Chi paga questa eventuale differenza di prezzo? Si compra a un prezzo più alto per la certezza di una superiore qualità del vino sostenibile, che
tuttavia non può essere garantita, oppure perché salverà il pianeta? Ragionando in questi termini, il dibattito resterebbe sterile, perché qualcosa,
anche di sforzo economico, deve essere fatto per salvare il pianeta, ma le mosse non possono essere unicamente “bio”. Anche la contrapposizione tra
sostenibilità e convenzionalità, pur evidenziando che da una parte c’è più salubrità, non chiude il cerchio magico del save the planet, condannando
una e salvando l’altra.
Gli economisti dicono che per agire efficacemente nella sostenibilità, ma anche nelle altre filosofie produttive non legate al convenzionale,
bisogna considerare il risvolto economico. In altre parole: quanto si è disposti a spendere per sostenerle? Occorre partire dall’analisi di quale
tra queste filosofie abbia più appeal nelle generazioni considerate regolari consumatrici di vino. La valutazione dell’impatto nell’immaginario
vitivinicolo premia molto la sostenibilità rispetto al biologico, biodinamico e altro. Alle nuove generazioni la sostenibilità appare più chiara,
più semplice da identificare, e una sua certificazione creerebbe un positivo stimolo all’acquisto.

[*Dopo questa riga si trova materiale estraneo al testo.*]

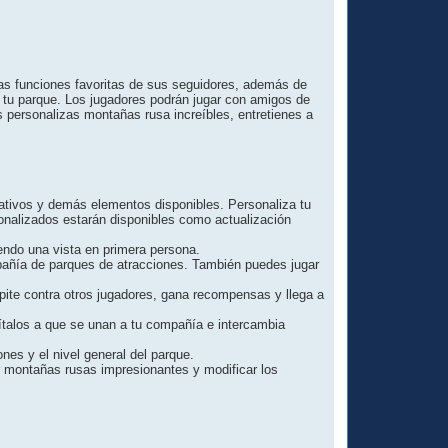
das funciones favoritas de sus seguidores, además de
de tu parque. Los jugadores podrán jugar con amigos de
s personalizas montañas rusa increíbles, entretienes a
ativos y demás elementos disponibles. Personaliza tu
sonalizados estarán disponibles como actualización
endo una vista en primera persona.
mpañía de parques de atracciones. También puedes jugar
pite contra otros jugadores, gana recompensas y llega a
ítalos a que se unan a tu compañía e intercambia
es y el nivel general del parque.
r montañas rusas impresionantes y modificar los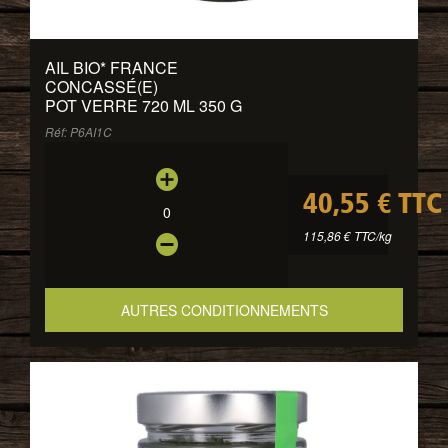
AIL BIO
*
FRANCE
CONCASSÉ(E)
POT VERRE 720 ML 350 G
Réf: P6AI1C
40,55 € TTC
0
115,86 € TTC/kg
AUTRES CONDITIONNEMENTS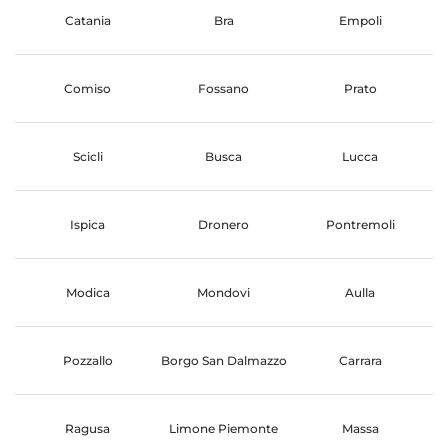
Catania
Bra
Empoli
Comiso
Fossano
Prato
Scicli
Busca
Lucca
Ispica
Dronero
Pontremoli
Modica
Mondovi
Aulla
Pozzallo
Borgo San Dalmazzo
Carrara
Ragusa
Limone Piemonte
Massa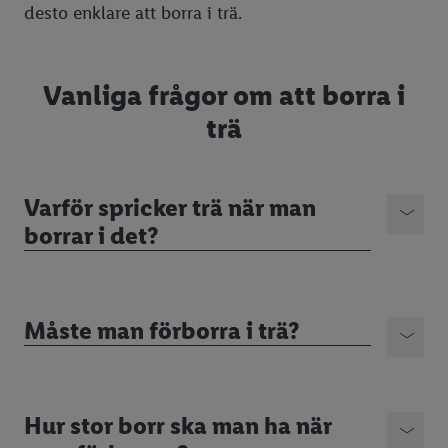
desto enklare att borra i trä.
Vanliga frågor om att borra i
trä
Varför spricker trä när man
borrar i det?
Måste man förborra i trä?
Hur stor borr ska man ha när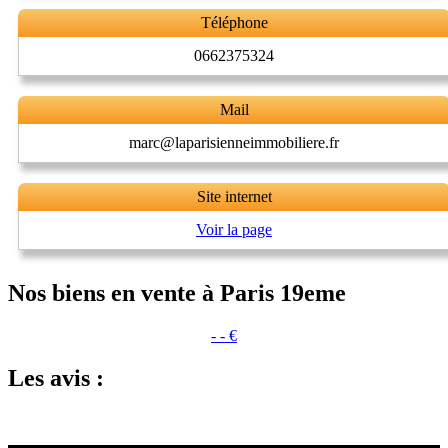
Téléphone
0662375324
Mail
marc@laparisienneimmobiliere.fr
Site internet
Voir la page
Nos biens en vente à Paris 19eme
- - €
Les avis :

L’argomento è trattato in molti studi statunitensi, perché allontanarsi dal convenzionale equivarrebbe a sostenere costi più alti da distribuire sul
prezzo di vendita. Ed ecco l’arcano: chi è disposto a spendere di più, e se sì, quanto di più? Il risultato è stupefacente: solo il 14 per cento
delle generazioni che bevono regolarmente vino è pronto a spendere più di 4 euro a bottiglia, mentre il 43 per cento dei millennials non è disposto
a riconoscere l’aumento. Gli economisti sono convinti che, senza riconoscere il maggior costo, e quindi un prezzo di vendita più alto, il sistema
della sostenibilità potrebbe andare in crisi.
Si corre anche il rischio di allontanare una fetta di popolazione dal vino, perché il rincaro inciderebbe troppo sulla borsa della spesa. Non solo:
anche una pseudo demonizzazione del convenzionale potrebbe attivare una paura salutistica e diventare motivo di abbandono della nobile bevanda. Ciò
che serve è la chiarezza, una comunicazione accurata, a favore e non contro. Se il convenzionale del vino diventasse insostenibile, e non certo per
il prezzo, e il sostenibile implodesse nell’acquisto insostenibile, si potrebbe configurare uno scenario dai foschi contorni per il vino, attirato
in quella sfera Ogm di potenziale destabilizzazione dell’equilibrio ecologico, quindi tutto il contrario di convenzionalità, sostenibilità,
biodinamica, biologica e altro ancora. Allora sì, sarebbero dolori, per tutti.